David’s post talks about Fedora’s pain points relative to say Ubuntu. As a user who has helped a number of other users inside a large organisation switch to a Fedora desktop, the pain points I normally encounter are ones relative to Windows (or OS X).
The problems I encounter are basically the following:
- I have this piece of hardware and no linux drivers…: Often we can find drivers but it’s a pain e.g. compiling an out-of-tree module each time a kernel update happens. I guess this wll cure itself as
linux gains more acceptance on the desktop - Networking is hard (i.e. you need to hand edit config files): (We use WPA2 at work and need to have a DNS search path).
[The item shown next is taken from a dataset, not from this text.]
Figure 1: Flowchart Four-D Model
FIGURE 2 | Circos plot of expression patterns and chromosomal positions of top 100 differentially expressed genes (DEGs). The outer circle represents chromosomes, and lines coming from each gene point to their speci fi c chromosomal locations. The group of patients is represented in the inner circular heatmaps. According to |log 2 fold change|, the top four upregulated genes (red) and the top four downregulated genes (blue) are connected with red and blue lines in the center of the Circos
Roll on NetworkManager 0.7
- Multiscreen/projector issues: Roll on XRandR 1.2
- I want to use Samba/AFS/VPN and I’m not sure which ports to open or how: We could really do with a nice GUI for iptables driven by DBUS that says “Can program xy act as a server on ports…” a la Window’s ZoneAlarm (or CPIF or whatever it’s called this week).
I think the pain points for a home user would be somewhat different but this what I encounter in a large enterprise (that uses Notes/Sametime which have linux versions so I don’t meet “how do I interface with Exchange” etc.)
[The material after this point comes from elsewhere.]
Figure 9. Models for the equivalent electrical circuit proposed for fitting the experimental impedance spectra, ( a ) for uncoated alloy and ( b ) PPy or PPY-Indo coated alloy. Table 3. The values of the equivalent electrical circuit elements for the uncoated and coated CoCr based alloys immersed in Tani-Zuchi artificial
I’ll have a look at the registration stuff, I was trying to add OpenID support but it seems to have killed something.
I generally agree on the points you lay out and the prognosis – we will fix the majority or improve them greatly in F7. NetworkManager and XRandR 1.2 will be in and the DeviceScape wifi stack plus a number of new drivers was imported into F7 just a week ago.
The outgoing firewall idea might be good for a number of users, I know Mandriva has something like that – we might be able to borrow that code. I wouldn’t really like it in a default install because observing Windows users they tend to adopt a “just click yes” approach to security which will lessen overall security of the system, but for certain users this would be a great tool.